The Radio Times logo

Top Peers threaten to march on Government in revolt about treatment of the BBC

Lords Fowler, Lester and Alli say they will try and bring forward legislation aimed to curb all Government power over the BBC if John Whittingdale goes ahead with punitive reforms of the Corporation

Published: Monday, 9th May 2016 at 12:24 pm

A group of cross bench Peers have threatened to “march” on the Government if John Whittingdale proceeds with his expected punitive BBC proposals in this Thursday’s White Paper.


The group led by Tory Peer and former Cabinet Minister Lord Fowler have said they will will also introduce a Bill to the House of Lords seeking to curb Government influence on the Corporation if the proposed changes to the way the BBC operates are contained in this week’s White Paper.

The Peers were speaking at an event in Westminster today attended by media experts and supported by celebrities including EastEnders actor Ross Kemp, Richard Wilson and June Sarpong.

Lord Fowler unveiled details of a draft Bill drawn up by Lib Dem Peer Lord Lester which will be put before the chamber if Whittingdale’s expected reforms are laid out in the White Paper, which is expected this Thursday.

The Lords' draft Bill aims to put into statute the independence of the BBC from Government “in all matters concerning its output, the times and manner in which its output is supplied, and the governance and management of its affairs".

“The BBC’s reputation rests on it being free of Government interference,” Lord Fowler said today.

Lord Lester said that the system where renegotiation of the licence fee occurs every ten years has a “chilling effect on the BBC’s independence... particularly during elections” and also damaged its ability to engage in “long term financial planning”.

He drafted the proposed Bill which he said will be introduced if the Government does not guarantee the BBC’s editorial independence in its White Paper.

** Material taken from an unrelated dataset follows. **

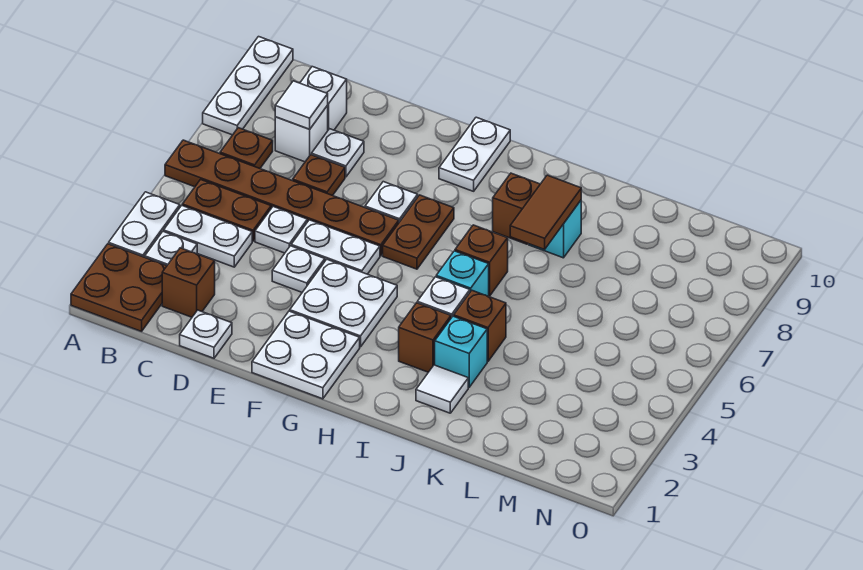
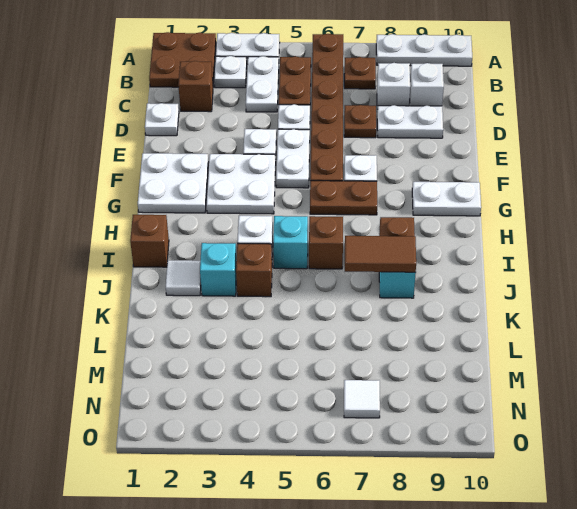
white tile C8 level 2 -> white tile N7 level 1
white plate D8 level 1 -> white plate D8:D9 level 1
brown brick I3 level 1 -> brown brick I1 level 1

“If the Government doesn’t [give way on these issues] then my goodness me not only will we back the bill then my goodness me…we will march,” said Lord Lester.

According to reported leaks from within the Department of Culture Media and Sport, Whittingdale’s White Paper will propose that the BBC take measures not to schedule big rating shows such as The Great British Bake Off against commercial opposition. It is also expected to propose that the BBC publish in full the details of its highest paid stars.

It has also been suggested that a portion of the licence fee be “top-sliced” to fund children’s programming on other commercial networks and would propose that the BBC's operations are overseen by a new board with more powers than the current regulatory body, the BBC Trust.

Fowler told today’s event that the rumoured content of the White Paper raised “serious questions” about the BBC’s independence and the draft Bill to the Lords would seek to take questions about the BBC’s funding, scale and scope out of the political process for good.

Lord Fowler added that the proposed new regulatory board which the Government is expected to establish to replace the BBC Trust should not be filled with Government appointees but should be comprised of people appointed on merit.

Lord Alli, the Labour Peer and former boss of production company Planet 24, also attacked the “ludicrous” suggestion of giving BBC money to commercial children’s producers and said that the BBC’s haul at the Baftas demonstrated its capacity to provide unique and valuable programming.

Listing all Bafta wins for shows such as Wolf Hall, Doctor Foster and Strictly Comes Dancing he said: “What more do you want in terms of entertainment? Why do you want to take that away?”

He said that culture secretary John Whittingdale was ”ideologically opposed” to the BBC and believed that “private is better”.

A draft Bill can be introduced in the House of Lords and would be expected to be laid in the chamber two weeks after the White Paper Is published.


It is then debated in a Second Reading in the Lords before it is able to stands a chance of getting enough MPs to see it put before the House of Commons. But to do so it would requite the support of the opposition parties and some Tory MPs.